Assigned task:
Only the lines in the entries below from the line with "Your comment references a Side Effect" to the line with "New Option to", both included, belong in the answer, transcribed exactly and without pictures.

Data for this exercise:
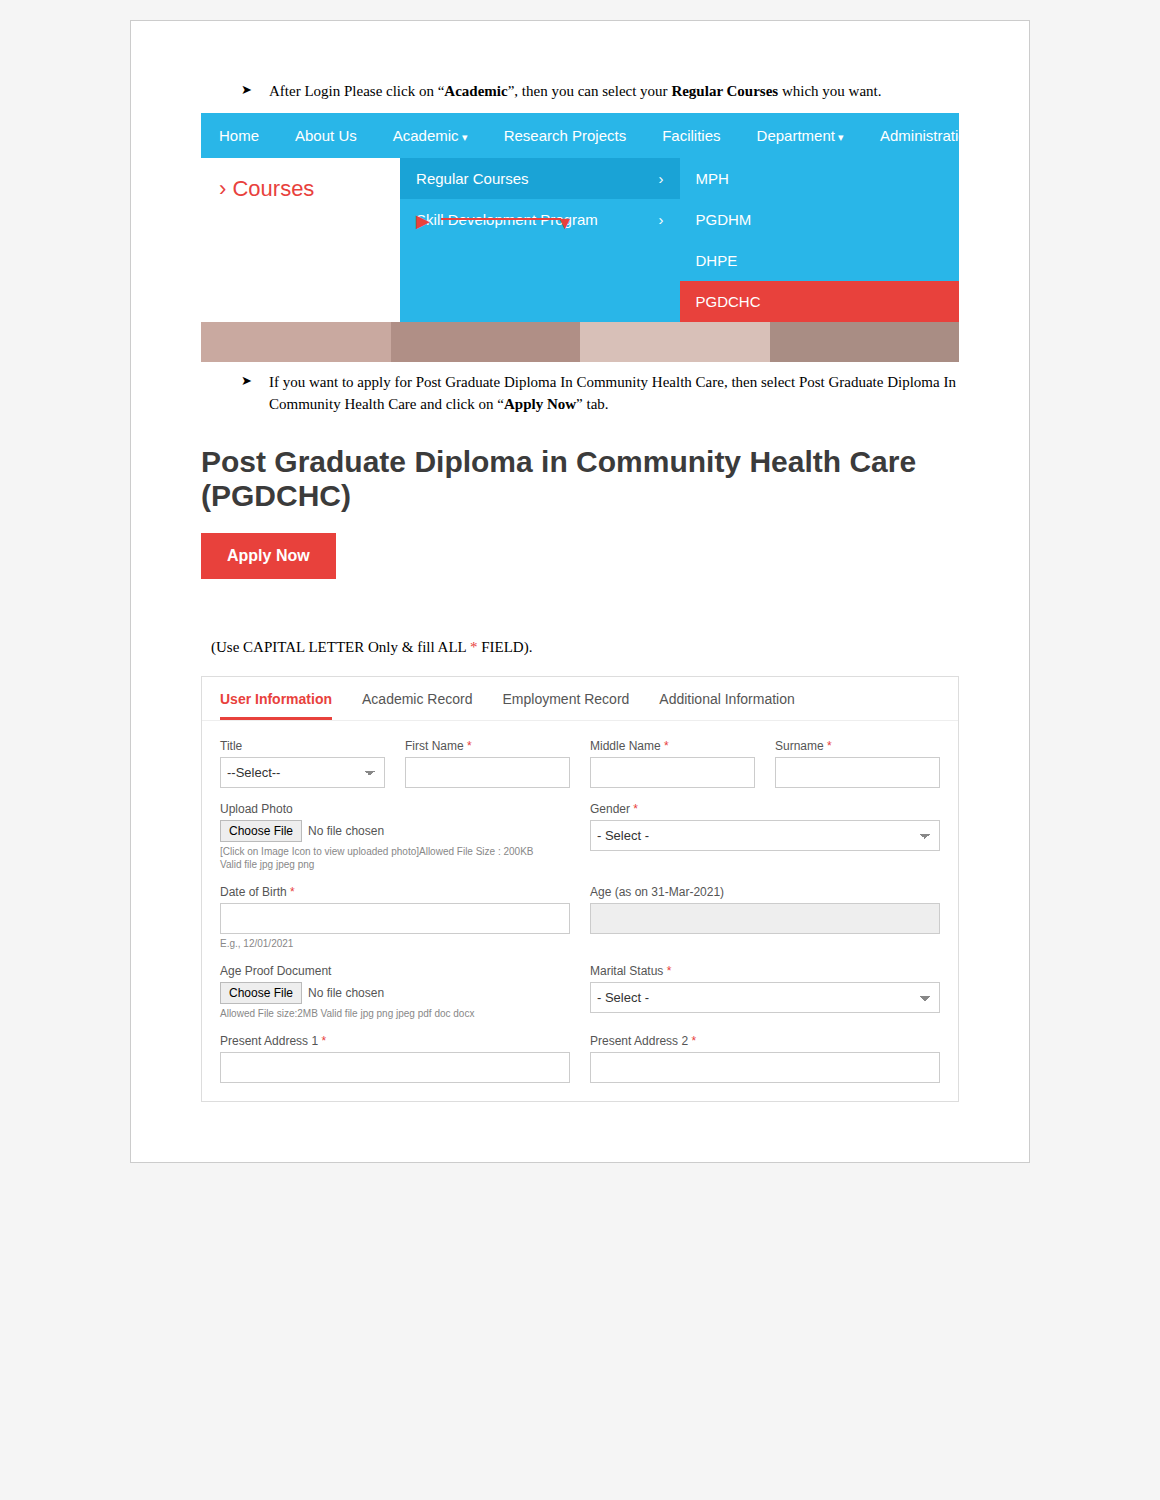After Login Please click on “Academic”, then you can select your Regular Courses which you want.
Home
About Us
Academic
Research Projects
Facilities
Department
Administration
F
Courses
▶ ▼
Regular Courses
Skill Development Program
MPH
PGDHM
DHPE
PGDCHC
If you want to apply for Post Graduate Diploma In Community Health Care, then select Post Graduate Diploma In Community Health Care and click on “Apply Now” tab.
Post Graduate Diploma in Community Health Care (PGDCHC)
Apply Now
(Use CAPITAL LETTER Only & fill ALL * FIELD).
User Information
Academic Record
Employment Record
Additional Information
Title --Select--
First Name *
Middle Name *
Surname *
Upload Photo Choose File No file chosen
[Click on Image Icon to view uploaded photo]Allowed File Size : 200KB
Valid file jpg jpeg png
Gender * - Select -
Date of Birth *
E.g., 12/01/2021
Age (as on 31-Mar-2021)
Age Proof Document Choose File No file chosen
Allowed File size:2MB Valid file jpg png jpeg pdf doc docx
Marital Status * - Select -
Present Address 1 *
Present Address 2 *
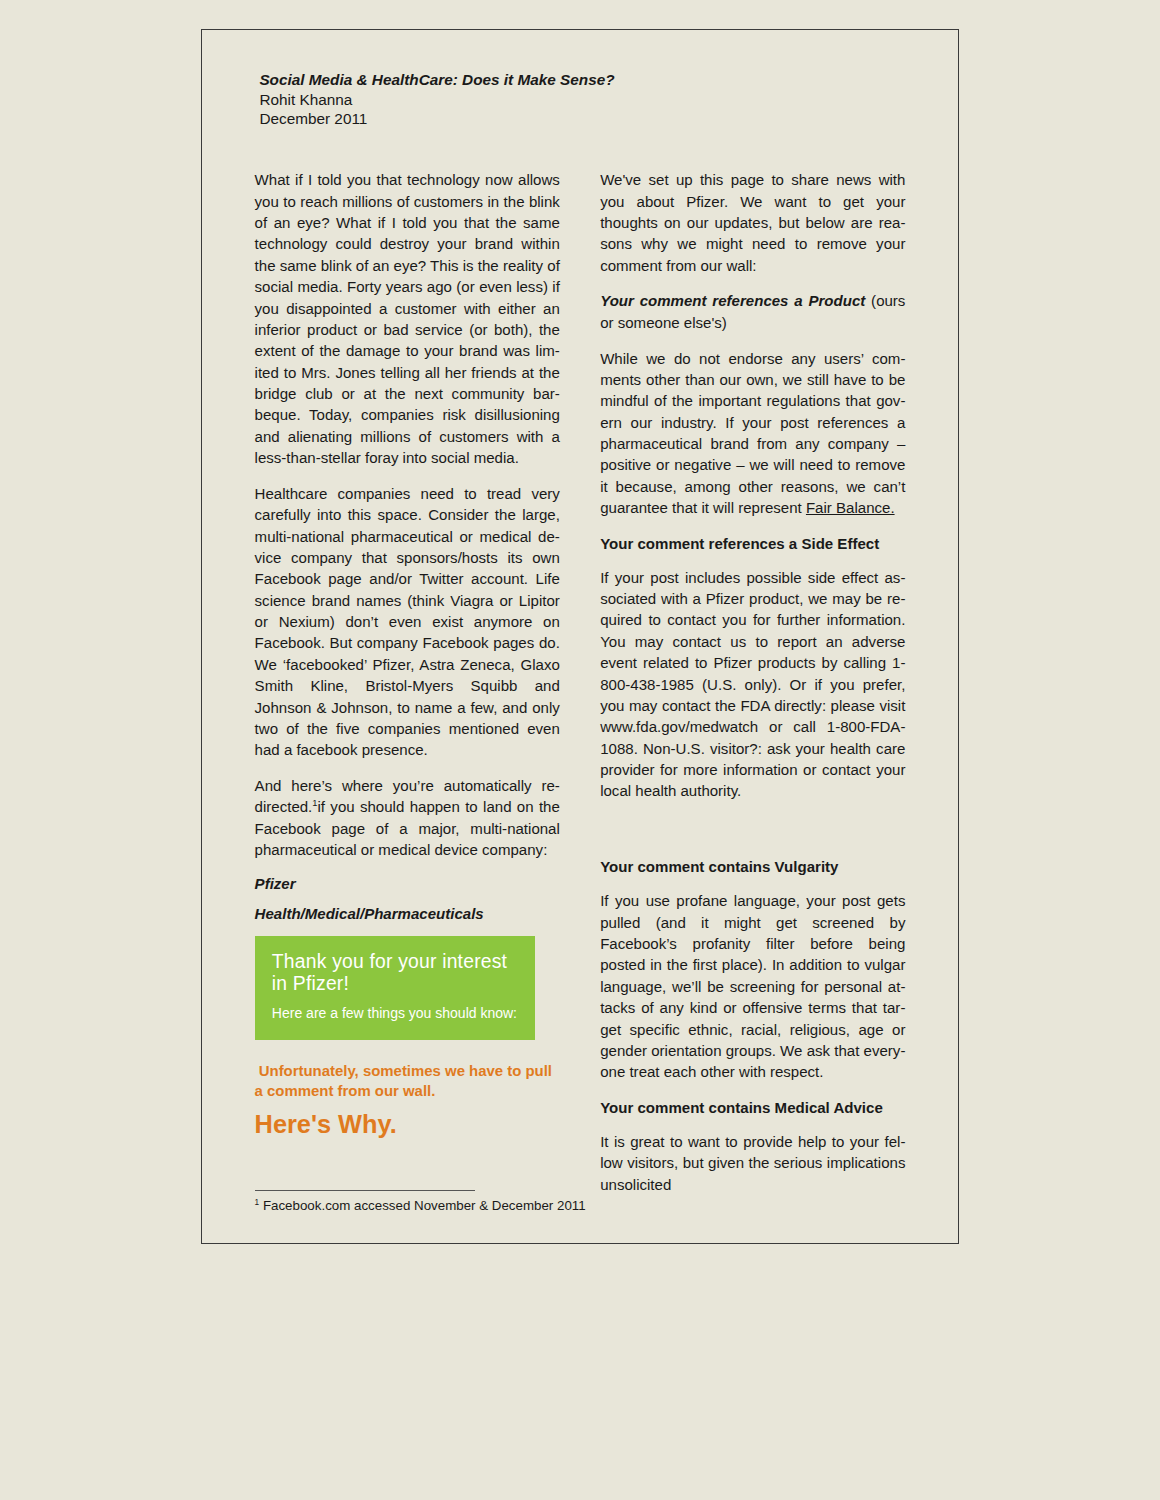Social Media & HealthCare: Does it Make Sense?
Rohit Khanna
December 2011
What if I told you that technology now allows you to reach millions of customers in the blink of an eye? What if I told you that the same technology could destroy your brand within the same blink of an eye? This is the reality of social media. Forty years ago (or even less) if you disappointed a customer with either an inferior product or bad service (or both), the extent of the damage to your brand was limited to Mrs. Jones telling all her friends at the bridge club or at the next community barbeque. Today, companies risk disillusioning and alienating millions of customers with a less-than-stellar foray into social media.
Healthcare companies need to tread very carefully into this space. Consider the large, multi-national pharmaceutical or medical device company that sponsors/hosts its own Facebook page and/or Twitter account. Life science brand names (think Viagra or Lipitor or Nexium) don’t even exist anymore on Facebook. But company Facebook pages do. We ‘facebooked’ Pfizer, Astra Zeneca, Glaxo Smith Kline, Bristol-Myers Squibb and Johnson & Johnson, to name a few, and only two of the five companies mentioned even had a facebook presence.
And here’s where you’re automatically re-directed.1if you should happen to land on the Facebook page of a major, multi-national pharmaceutical or medical device company:
Pfizer
Health/Medical/Pharmaceuticals
Thank you for your interest in Pfizer!
Here are a few things you should know:
Unfortunately, sometimes we have to pull a comment from our wall.
Here's Why.
We've set up this page to share news with you about Pfizer. We want to get your thoughts on our updates, but below are reasons why we might need to remove your comment from our wall:
Your comment references a Product (ours or someone else's)
While we do not endorse any users’ comments other than our own, we still have to be mindful of the important regulations that govern our industry. If your post references a pharmaceutical brand from any company – positive or negative – we will need to remove it because, among other reasons, we can’t guarantee that it will represent Fair Balance.
Your comment references a Side Effect
If your post includes possible side effect associated with a Pfizer product, we may be required to contact you for further information. You may contact us to report an adverse event related to Pfizer products by calling 1-800-438-1985 (U.S. only). Or if you prefer, you may contact the FDA directly: please visit www.fda.gov/medwatch or call 1-800-FDA-1088. Non-U.S. visitor?: ask your health care provider for more information or contact your local health authority.
Your comment contains Vulgarity
If you use profane language, your post gets pulled (and it might get screened by Facebook’s profanity filter before being posted in the first place). In addition to vulgar language, we’ll be screening for personal attacks of any kind or offensive terms that target specific ethnic, racial, religious, age or gender orientation groups. We ask that everyone treat each other with respect.
Your comment contains Medical Advice
It is great to want to provide help to your fellow visitors, but given the serious implications unsolicited
1 Facebook.com accessed November & December 2011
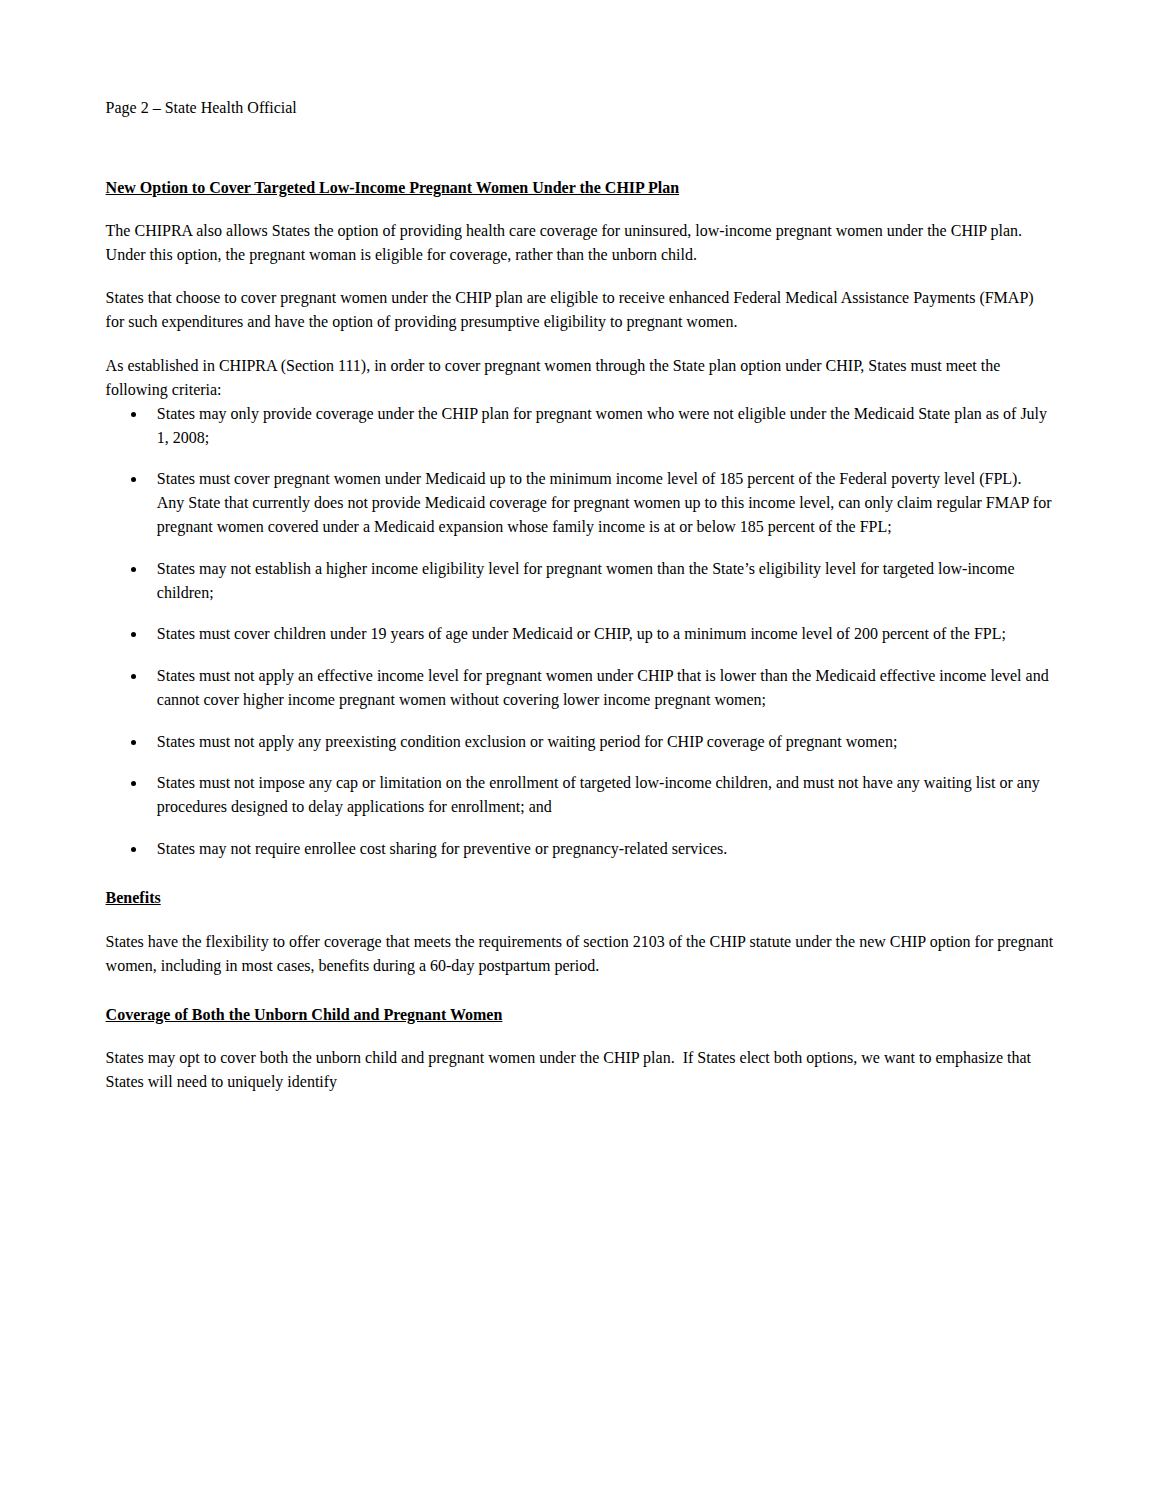Page 2 – State Health Official
New Option to Cover Targeted Low-Income Pregnant Women Under the CHIP Plan
The CHIPRA also allows States the option of providing health care coverage for uninsured, low-income pregnant women under the CHIP plan. Under this option, the pregnant woman is eligible for coverage, rather than the unborn child.
States that choose to cover pregnant women under the CHIP plan are eligible to receive enhanced Federal Medical Assistance Payments (FMAP) for such expenditures and have the option of providing presumptive eligibility to pregnant women.
As established in CHIPRA (Section 111), in order to cover pregnant women through the State plan option under CHIP, States must meet the following criteria:
States may only provide coverage under the CHIP plan for pregnant women who were not eligible under the Medicaid State plan as of July 1, 2008;
States must cover pregnant women under Medicaid up to the minimum income level of 185 percent of the Federal poverty level (FPL). Any State that currently does not provide Medicaid coverage for pregnant women up to this income level, can only claim regular FMAP for pregnant women covered under a Medicaid expansion whose family income is at or below 185 percent of the FPL;
States may not establish a higher income eligibility level for pregnant women than the State’s eligibility level for targeted low-income children;
States must cover children under 19 years of age under Medicaid or CHIP, up to a minimum income level of 200 percent of the FPL;
States must not apply an effective income level for pregnant women under CHIP that is lower than the Medicaid effective income level and cannot cover higher income pregnant women without covering lower income pregnant women;
States must not apply any preexisting condition exclusion or waiting period for CHIP coverage of pregnant women;
States must not impose any cap or limitation on the enrollment of targeted low-income children, and must not have any waiting list or any procedures designed to delay applications for enrollment; and
States may not require enrollee cost sharing for preventive or pregnancy-related services.
Benefits
States have the flexibility to offer coverage that meets the requirements of section 2103 of the CHIP statute under the new CHIP option for pregnant women, including in most cases, benefits during a 60-day postpartum period.
Coverage of Both the Unborn Child and Pregnant Women
States may opt to cover both the unborn child and pregnant women under the CHIP plan. If States elect both options, we want to emphasize that States will need to uniquely identify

Response area:
Your comment references a Side Effect
If your post includes possible side effect associated with a Pfizer product, we may be required to contact you for further information. You may contact us to report an adverse event related to Pfizer products by calling 1-800-438-1985 (U.S. only). Or if you prefer, you may contact the FDA directly: please visit www.fda.gov/medwatch or call 1-800-FDA-1088. Non-U.S. visitor?: ask your health care provider for more information or contact your local health authority.
Your comment contains Vulgarity
If you use profane language, your post gets pulled (and it might get screened by Facebook’s profanity filter before being posted in the first place). In addition to vulgar language, we’ll be screening for personal attacks of any kind or offensive terms that target specific ethnic, racial, religious, age or gender orientation groups. We ask that everyone treat each other with respect.
Your comment contains Medical Advice
It is great to want to provide help to your fellow visitors, but given the serious implications unsolicited
1 Facebook.com accessed November & December 2011
Page 2 – State Health Official
New Option to Cover Targeted Low-Income Pregnant Women Under the CHIP Plan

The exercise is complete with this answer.